Because you’ll find that trying to nail down a definition of this theology is like trying to get a cat into a gunny sack. With the lack of central authority and a system of checks and balances (which we have in the Church), defining what is true and what is not becomes problematic.
Darby produced a translation of the Bible and initiated the concept, but C.I. Scofield was responsible for popularizing Dispensationalism. Scofield’s book really popularized it: “Rightly Dividing the Word of Truth”. After that, he produced his own Study Bible around the early 1900’s and the idea took off from there.
I think it’s safe to say that it’s about 160 years old.
As to why it hasn’t “seeped in” to the Catholic faith is because of the structure of our Church. We have checks and balances designed to make sure that such things are checked, re-checked, studied and thought about by real, academically trained theologians. Protestants don’t really have that benefit.

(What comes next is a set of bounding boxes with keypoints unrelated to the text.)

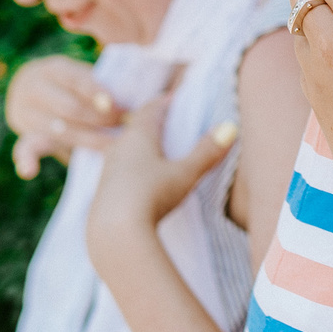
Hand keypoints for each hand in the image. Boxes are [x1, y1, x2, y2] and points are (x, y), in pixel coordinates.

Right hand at [5, 55, 122, 179]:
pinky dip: (27, 160)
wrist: (37, 92)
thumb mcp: (86, 76)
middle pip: (69, 108)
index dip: (99, 94)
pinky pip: (24, 148)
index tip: (122, 107)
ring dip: (88, 140)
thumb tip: (139, 101)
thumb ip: (105, 84)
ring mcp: (24, 111)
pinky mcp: (24, 134)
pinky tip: (30, 171)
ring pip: (59, 130)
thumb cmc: (76, 86)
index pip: (77, 80)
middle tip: (125, 127)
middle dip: (100, 119)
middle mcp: (33, 87)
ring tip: (115, 147)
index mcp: (54, 69)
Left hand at [85, 91, 236, 271]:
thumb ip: (206, 152)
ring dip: (138, 149)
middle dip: (150, 125)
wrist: (115, 232)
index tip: (172, 98)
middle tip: (165, 124)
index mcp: (138, 136)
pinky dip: (131, 170)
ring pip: (123, 151)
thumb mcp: (185, 173)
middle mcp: (118, 148)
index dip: (163, 103)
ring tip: (154, 154)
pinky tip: (140, 183)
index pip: (150, 110)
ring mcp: (107, 171)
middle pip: (134, 129)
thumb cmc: (152, 195)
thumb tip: (230, 127)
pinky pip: (119, 172)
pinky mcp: (103, 193)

“Sola Scriptura” is what allows these things to “seep in” to protestant denominations. In that world, if enough people believe in a specific interpretation of scripture, then it has a very good chance of infiltrating major denominations. And, if it doesn’t, the people who believe it will can start their own denomination.
What you’ll find is that many of these advocates of Dispensationalism disagree as to the exact definition of it. Once again, these disagreements are the direct result of “Sola Scriptura”, because if you have no central authority then there is no clear definition of the doctrine.
Here’s an interview with John MacArthur that shows you an example of the disagreements.
Keep in mind that John MacArthur is a rabid anti-catholic. Use caution in suggesting your friend read that article.
You need to be careful of taking information off the web about this because opinions and definitions on this vary wildly and I find it hard to believe that you’ll find unbiased sources on the web.
Many Protestant denominations reject the concept. Most of those denominations fall under the category of “Reformed Theology”.
Here is an article that will help. Keep in mind it was written by a Reformed Theologian, so it is not a neutral position. IMO, however, it’s fairly accurate.
This is mostly from memory, so factual corrections are welcome!